--- Begin ---
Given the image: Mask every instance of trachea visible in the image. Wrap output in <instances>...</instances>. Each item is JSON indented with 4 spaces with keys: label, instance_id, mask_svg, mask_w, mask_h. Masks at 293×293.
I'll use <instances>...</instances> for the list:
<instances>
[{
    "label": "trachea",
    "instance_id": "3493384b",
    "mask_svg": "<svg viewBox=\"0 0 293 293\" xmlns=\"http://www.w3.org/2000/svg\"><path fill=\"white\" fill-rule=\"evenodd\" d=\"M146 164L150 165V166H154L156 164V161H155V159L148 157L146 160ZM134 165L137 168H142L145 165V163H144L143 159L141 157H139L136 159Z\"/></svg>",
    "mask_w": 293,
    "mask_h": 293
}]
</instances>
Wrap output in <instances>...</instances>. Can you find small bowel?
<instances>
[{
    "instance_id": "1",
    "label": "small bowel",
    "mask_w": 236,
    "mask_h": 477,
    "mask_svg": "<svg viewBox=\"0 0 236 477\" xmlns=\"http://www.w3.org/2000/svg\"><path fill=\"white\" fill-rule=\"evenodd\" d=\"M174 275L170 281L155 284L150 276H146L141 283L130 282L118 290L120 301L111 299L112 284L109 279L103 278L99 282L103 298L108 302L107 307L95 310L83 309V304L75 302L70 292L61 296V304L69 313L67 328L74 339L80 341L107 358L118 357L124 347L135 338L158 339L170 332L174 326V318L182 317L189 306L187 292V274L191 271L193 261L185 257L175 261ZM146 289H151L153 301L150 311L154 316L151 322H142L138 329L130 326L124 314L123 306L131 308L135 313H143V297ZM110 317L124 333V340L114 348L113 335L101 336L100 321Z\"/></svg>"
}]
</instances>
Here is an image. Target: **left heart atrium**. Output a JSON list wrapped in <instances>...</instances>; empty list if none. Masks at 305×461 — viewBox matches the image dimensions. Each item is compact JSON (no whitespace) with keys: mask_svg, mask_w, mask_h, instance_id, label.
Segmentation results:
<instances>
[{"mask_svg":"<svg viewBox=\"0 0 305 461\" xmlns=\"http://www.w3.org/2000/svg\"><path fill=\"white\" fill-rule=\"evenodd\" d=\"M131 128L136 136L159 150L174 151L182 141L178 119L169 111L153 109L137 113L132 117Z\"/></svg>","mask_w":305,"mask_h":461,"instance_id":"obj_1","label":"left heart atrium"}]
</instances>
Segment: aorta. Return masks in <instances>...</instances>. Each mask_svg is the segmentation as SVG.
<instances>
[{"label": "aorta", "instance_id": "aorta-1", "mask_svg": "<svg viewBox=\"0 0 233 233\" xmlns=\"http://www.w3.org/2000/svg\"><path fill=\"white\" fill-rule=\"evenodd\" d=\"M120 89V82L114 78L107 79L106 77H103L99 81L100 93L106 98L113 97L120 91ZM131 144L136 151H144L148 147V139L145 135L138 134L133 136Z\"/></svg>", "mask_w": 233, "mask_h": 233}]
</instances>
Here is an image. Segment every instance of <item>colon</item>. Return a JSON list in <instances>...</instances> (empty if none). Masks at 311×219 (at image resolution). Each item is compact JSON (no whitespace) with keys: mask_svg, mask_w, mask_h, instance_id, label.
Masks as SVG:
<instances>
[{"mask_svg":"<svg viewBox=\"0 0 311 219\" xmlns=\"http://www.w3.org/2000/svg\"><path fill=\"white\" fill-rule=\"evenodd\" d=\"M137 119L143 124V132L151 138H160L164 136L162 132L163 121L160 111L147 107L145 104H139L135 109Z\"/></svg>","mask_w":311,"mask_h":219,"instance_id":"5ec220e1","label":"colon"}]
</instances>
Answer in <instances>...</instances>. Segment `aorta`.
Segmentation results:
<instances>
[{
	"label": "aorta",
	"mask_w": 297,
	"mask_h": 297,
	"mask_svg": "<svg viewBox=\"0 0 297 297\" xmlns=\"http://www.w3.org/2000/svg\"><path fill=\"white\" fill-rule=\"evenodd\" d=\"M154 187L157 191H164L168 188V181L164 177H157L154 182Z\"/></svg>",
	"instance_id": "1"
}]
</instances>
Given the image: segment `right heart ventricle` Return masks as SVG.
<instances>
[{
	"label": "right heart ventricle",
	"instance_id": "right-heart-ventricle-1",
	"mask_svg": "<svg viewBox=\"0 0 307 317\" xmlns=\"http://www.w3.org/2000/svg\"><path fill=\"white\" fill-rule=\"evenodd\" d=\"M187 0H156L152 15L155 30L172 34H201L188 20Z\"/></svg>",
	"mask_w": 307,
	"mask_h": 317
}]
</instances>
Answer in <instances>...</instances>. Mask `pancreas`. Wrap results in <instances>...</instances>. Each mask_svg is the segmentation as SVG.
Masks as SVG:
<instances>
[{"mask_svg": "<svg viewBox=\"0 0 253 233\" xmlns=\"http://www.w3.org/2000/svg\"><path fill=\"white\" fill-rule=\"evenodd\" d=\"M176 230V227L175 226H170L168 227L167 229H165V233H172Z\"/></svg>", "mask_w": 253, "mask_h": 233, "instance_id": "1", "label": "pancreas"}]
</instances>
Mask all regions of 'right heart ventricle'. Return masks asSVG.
--- End ---
§ **Your goal**: Render every line of the data above as a Markdown table with two columns, Row and Line, leaving out blank lines.

§ **Task response**:
| Row | Line |
|---|---|
| 1 | Given the image: Mask every instance of trachea visible in the image. Wrap output in <instances>...</instances>. Each item is JSON indented with 4 spaces with keys: label, instance_id, mask_svg, mask_w, mask_h. Masks at 293×293. |
| 2 | I'll use <instances>...</instances> for the list: |
| 3 | <instances> |
| 4 | [{ |
| 5 |     "label": "trachea", |
| 6 |     "instance_id": "3493384b", |
| 7 |     "mask_svg": "<svg viewBox=\"0 0 293 293\" xmlns=\"http://www.w3.org/2000/svg\"><path fill=\"white\" fill-rule=\"evenodd\" d=\"M146 164L150 165V166H154L156 164V161H155V159L148 157L146 160ZM134 165L137 168H142L145 165V163H144L143 159L141 157H139L136 159Z\"/></svg>", |
| 8 |     "mask_w": 293, |
| 9 |     "mask_h": 293 |
| 10 | }] |
| 11 | </instances> |
| 12 | Wrap output in <instances>...</instances>. Can you find small bowel? |
| 13 | <instances> |
| 14 | [{ |
| 15 |     "instance_id": "1", |
| 16 |     "label": "small bowel", |
| 17 |     "mask_w": 236, |
| 18 |     "mask_h": 477, |
| 19 |     "mask_svg": "<svg viewBox=\"0 0 236 477\" xmlns=\"http://www.w3.org/2000/svg\"><path fill=\"white\" fill-rule=\"evenodd\" d=\"M174 275L170 281L155 284L150 276H146L141 283L130 282L118 290L120 301L111 299L112 284L109 279L103 278L99 282L103 298L108 302L107 307L95 310L83 309V304L75 302L70 292L61 296V304L69 313L67 328L74 339L80 341L107 358L118 357L124 347L135 338L158 339L170 332L174 326V318L182 317L189 306L187 292V274L191 271L193 261L185 257L175 261ZM146 289H151L153 301L150 311L154 316L151 322H142L138 329L130 326L124 314L123 306L131 308L135 313H143V297ZM110 317L124 333V340L114 348L113 335L101 336L100 321Z\"/></svg>" |
| 20 | }] |
| 21 | </instances> |
| 22 | Here is an image. Target: **left heart atrium**. Output a JSON list wrapped in <instances>...</instances>; empty list if none. Masks at 305×461 — viewBox matches the image dimensions. Each item is compact JSON (no whitespace) with keys: mask_svg, mask_w, mask_h, instance_id, label. |
| 23 | Segmentation results: |
| 24 | <instances> |
| 25 | [{"mask_svg":"<svg viewBox=\"0 0 305 461\" xmlns=\"http://www.w3.org/2000/svg\"><path fill=\"white\" fill-rule=\"evenodd\" d=\"M131 128L136 136L159 150L174 151L182 141L178 119L169 111L153 109L137 113L132 117Z\"/></svg>","mask_w":305,"mask_h":461,"instance_id":"obj_1","label":"left heart atrium"}] |
| 26 | </instances> |
| 27 | Segment: aorta. Return masks in <instances>...</instances>. Each mask_svg is the segmentation as SVG. |
| 28 | <instances> |
| 29 | [{"label": "aorta", "instance_id": "aorta-1", "mask_svg": "<svg viewBox=\"0 0 233 233\" xmlns=\"http://www.w3.org/2000/svg\"><path fill=\"white\" fill-rule=\"evenodd\" d=\"M120 89V82L114 78L107 79L106 77H103L99 81L100 93L106 98L113 97L120 91ZM131 144L136 151H144L148 147V139L145 135L138 134L133 136Z\"/></svg>", "mask_w": 233, "mask_h": 233}] |
| 30 | </instances> |
| 31 | Here is an image. Segment every instance of <item>colon</item>. Return a JSON list in <instances>...</instances> (empty if none). Masks at 311×219 (at image resolution). Each item is compact JSON (no whitespace) with keys: mask_svg, mask_w, mask_h, instance_id, label. |
| 32 | Masks as SVG: |
| 33 | <instances> |
| 34 | [{"mask_svg":"<svg viewBox=\"0 0 311 219\" xmlns=\"http://www.w3.org/2000/svg\"><path fill=\"white\" fill-rule=\"evenodd\" d=\"M137 119L143 124V132L151 138H160L164 136L162 132L163 121L160 111L147 107L145 104H139L135 109Z\"/></svg>","mask_w":311,"mask_h":219,"instance_id":"5ec220e1","label":"colon"}] |
| 35 | </instances> |
| 36 | Answer in <instances>...</instances>. Segment `aorta`. |
| 37 | Segmentation results: |
| 38 | <instances> |
| 39 | [{ |
| 40 | 	"label": "aorta", |
| 41 | 	"mask_w": 297, |
| 42 | 	"mask_h": 297, |
| 43 | 	"mask_svg": "<svg viewBox=\"0 0 297 297\" xmlns=\"http://www.w3.org/2000/svg\"><path fill=\"white\" fill-rule=\"evenodd\" d=\"M154 187L157 191H164L168 188V181L164 177H157L154 182Z\"/></svg>", |
| 44 | 	"instance_id": "1" |
| 45 | }] |
| 46 | </instances> |
| 47 | Given the image: segment `right heart ventricle` Return masks as SVG. |
| 48 | <instances> |
| 49 | [{ |
| 50 | 	"label": "right heart ventricle", |
| 51 | 	"instance_id": "right-heart-ventricle-1", |
| 52 | 	"mask_svg": "<svg viewBox=\"0 0 307 317\" xmlns=\"http://www.w3.org/2000/svg\"><path fill=\"white\" fill-rule=\"evenodd\" d=\"M187 0H156L152 15L155 30L172 34H201L188 20Z\"/></svg>", |
| 53 | 	"mask_w": 307, |
| 54 | 	"mask_h": 317 |
| 55 | }] |
| 56 | </instances> |
| 57 | Answer in <instances>...</instances>. Mask `pancreas`. Wrap results in <instances>...</instances>. Each mask_svg is the segmentation as SVG. |
| 58 | Masks as SVG: |
| 59 | <instances> |
| 60 | [{"mask_svg": "<svg viewBox=\"0 0 253 233\" xmlns=\"http://www.w3.org/2000/svg\"><path fill=\"white\" fill-rule=\"evenodd\" d=\"M176 230V227L175 226H170L168 227L167 229H165V233H172Z\"/></svg>", "mask_w": 253, "mask_h": 233, "instance_id": "1", "label": "pancreas"}] |
| 61 | </instances> |
| 62 | Mask all regions of 'right heart ventricle'. Return masks asSVG. |